Data for this exercise Start Marker
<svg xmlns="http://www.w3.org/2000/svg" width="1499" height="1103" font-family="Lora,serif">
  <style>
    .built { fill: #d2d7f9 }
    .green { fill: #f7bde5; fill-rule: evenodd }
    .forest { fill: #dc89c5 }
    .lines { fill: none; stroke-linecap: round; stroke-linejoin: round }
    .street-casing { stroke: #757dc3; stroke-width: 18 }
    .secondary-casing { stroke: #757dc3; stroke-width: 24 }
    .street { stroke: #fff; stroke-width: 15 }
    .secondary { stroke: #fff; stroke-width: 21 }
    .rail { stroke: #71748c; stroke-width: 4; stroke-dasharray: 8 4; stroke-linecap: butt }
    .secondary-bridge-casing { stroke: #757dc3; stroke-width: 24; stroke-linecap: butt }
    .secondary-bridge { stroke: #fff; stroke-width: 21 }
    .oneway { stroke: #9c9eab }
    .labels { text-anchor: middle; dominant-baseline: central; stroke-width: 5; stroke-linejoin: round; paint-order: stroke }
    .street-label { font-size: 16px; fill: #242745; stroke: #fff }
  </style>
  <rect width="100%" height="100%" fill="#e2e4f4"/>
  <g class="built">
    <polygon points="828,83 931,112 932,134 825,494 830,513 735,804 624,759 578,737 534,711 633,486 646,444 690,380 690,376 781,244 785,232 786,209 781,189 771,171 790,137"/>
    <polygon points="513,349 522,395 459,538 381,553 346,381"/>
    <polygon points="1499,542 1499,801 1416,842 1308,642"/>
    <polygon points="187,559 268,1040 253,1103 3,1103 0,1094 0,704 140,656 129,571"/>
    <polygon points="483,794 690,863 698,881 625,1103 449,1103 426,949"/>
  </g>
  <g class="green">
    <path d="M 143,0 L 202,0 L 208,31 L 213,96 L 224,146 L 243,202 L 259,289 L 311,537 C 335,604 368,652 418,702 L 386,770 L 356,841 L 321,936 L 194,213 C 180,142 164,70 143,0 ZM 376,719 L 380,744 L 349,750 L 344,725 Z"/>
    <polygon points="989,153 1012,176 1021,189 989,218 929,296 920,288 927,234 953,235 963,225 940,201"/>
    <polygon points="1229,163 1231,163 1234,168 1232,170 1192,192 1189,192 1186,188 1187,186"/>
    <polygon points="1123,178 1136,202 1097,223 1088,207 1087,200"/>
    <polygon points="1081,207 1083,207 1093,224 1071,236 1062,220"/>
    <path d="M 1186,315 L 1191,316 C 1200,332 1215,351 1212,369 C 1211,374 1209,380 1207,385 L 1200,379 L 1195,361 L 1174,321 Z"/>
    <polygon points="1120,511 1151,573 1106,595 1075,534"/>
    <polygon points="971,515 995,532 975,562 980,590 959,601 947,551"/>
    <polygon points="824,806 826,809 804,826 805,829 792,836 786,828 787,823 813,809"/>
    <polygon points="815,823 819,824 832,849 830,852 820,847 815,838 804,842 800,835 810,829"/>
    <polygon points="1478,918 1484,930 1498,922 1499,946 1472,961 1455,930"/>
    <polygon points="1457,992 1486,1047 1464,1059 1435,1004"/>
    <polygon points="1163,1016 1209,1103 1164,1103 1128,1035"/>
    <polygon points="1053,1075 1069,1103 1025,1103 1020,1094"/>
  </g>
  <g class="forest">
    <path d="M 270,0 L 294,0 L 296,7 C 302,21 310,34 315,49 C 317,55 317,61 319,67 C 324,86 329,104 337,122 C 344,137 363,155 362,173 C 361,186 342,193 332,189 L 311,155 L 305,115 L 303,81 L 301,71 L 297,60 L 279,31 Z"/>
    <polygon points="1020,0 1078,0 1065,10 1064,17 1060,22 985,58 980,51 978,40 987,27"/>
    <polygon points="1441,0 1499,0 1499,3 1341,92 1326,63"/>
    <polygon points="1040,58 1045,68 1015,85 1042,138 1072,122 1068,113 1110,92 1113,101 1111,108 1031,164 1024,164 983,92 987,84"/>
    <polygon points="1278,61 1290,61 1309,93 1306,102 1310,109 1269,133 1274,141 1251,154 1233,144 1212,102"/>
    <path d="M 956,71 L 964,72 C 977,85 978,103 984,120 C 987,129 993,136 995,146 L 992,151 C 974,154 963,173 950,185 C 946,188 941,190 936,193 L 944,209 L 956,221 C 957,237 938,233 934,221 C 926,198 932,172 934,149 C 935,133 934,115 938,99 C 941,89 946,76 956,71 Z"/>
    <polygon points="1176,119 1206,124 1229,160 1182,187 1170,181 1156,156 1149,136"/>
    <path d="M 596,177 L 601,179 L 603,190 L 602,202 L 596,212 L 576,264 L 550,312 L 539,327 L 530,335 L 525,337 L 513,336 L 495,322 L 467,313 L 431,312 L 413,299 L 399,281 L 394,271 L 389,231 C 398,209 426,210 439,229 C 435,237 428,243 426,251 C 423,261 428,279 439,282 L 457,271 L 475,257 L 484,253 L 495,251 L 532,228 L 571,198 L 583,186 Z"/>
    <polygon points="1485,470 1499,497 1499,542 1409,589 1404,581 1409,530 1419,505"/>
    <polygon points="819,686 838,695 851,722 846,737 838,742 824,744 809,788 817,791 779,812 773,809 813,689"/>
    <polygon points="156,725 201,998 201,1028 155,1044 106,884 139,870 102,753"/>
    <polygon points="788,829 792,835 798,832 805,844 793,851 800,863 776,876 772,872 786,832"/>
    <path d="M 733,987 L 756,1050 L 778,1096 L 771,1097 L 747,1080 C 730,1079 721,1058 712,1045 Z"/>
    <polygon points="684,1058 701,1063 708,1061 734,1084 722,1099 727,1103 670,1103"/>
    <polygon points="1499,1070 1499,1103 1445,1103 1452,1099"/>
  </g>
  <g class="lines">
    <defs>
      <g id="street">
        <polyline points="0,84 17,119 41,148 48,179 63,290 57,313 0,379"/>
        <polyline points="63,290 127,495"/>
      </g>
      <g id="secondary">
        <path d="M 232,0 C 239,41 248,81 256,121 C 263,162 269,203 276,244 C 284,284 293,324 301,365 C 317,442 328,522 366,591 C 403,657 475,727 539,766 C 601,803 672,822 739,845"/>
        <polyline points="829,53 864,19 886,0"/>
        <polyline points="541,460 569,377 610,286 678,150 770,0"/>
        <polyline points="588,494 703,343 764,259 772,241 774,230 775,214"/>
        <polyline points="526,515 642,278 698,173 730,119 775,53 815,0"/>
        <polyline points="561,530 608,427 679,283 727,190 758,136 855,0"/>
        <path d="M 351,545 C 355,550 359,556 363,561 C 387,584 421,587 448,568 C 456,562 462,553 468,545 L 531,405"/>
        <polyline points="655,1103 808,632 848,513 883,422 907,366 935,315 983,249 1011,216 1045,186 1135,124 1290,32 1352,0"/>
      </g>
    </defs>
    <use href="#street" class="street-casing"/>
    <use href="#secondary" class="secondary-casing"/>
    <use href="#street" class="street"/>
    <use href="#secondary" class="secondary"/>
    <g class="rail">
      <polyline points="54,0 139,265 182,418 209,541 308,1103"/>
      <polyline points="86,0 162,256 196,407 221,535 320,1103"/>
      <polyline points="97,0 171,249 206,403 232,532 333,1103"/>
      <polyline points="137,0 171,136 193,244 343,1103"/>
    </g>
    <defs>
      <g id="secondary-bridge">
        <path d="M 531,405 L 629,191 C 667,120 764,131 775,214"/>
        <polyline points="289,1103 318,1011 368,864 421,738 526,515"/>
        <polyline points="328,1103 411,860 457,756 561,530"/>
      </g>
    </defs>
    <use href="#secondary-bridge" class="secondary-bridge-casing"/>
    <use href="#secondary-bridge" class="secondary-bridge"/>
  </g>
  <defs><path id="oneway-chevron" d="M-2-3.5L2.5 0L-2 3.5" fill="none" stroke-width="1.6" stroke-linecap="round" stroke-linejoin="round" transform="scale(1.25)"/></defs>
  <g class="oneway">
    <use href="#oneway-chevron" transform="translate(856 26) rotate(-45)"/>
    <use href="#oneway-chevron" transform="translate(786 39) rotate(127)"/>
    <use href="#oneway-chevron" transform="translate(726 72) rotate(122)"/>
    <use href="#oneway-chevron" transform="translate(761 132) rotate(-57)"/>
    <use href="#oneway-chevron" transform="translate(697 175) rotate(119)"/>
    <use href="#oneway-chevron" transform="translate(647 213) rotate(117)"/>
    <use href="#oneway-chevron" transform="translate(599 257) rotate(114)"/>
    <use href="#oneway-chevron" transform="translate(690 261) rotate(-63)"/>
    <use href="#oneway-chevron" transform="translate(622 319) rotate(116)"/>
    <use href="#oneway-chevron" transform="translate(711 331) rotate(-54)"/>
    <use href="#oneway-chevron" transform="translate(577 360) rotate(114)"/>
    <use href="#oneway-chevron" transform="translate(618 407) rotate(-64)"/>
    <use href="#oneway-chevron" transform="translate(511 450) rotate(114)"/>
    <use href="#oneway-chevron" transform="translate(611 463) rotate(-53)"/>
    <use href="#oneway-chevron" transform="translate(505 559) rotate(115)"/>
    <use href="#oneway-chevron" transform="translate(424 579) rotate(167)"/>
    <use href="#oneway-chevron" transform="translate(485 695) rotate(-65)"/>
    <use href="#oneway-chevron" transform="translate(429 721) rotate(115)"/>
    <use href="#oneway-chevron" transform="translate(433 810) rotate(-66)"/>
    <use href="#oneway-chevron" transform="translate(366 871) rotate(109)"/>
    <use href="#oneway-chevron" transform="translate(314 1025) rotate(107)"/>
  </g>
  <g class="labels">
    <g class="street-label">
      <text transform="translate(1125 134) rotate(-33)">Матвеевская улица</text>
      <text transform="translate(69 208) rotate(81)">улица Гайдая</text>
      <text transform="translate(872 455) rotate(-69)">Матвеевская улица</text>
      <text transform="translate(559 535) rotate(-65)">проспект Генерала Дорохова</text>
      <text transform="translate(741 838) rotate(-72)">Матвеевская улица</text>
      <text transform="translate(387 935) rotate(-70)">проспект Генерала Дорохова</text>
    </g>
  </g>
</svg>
Data for this exercise End Marker
= Directions =
When a line of the records includes "lines", that line belongs in the answer.

= Written answer =
    .lines { fill: none; stroke-linecap: round; stroke-linejoin: round }
  <g class="lines">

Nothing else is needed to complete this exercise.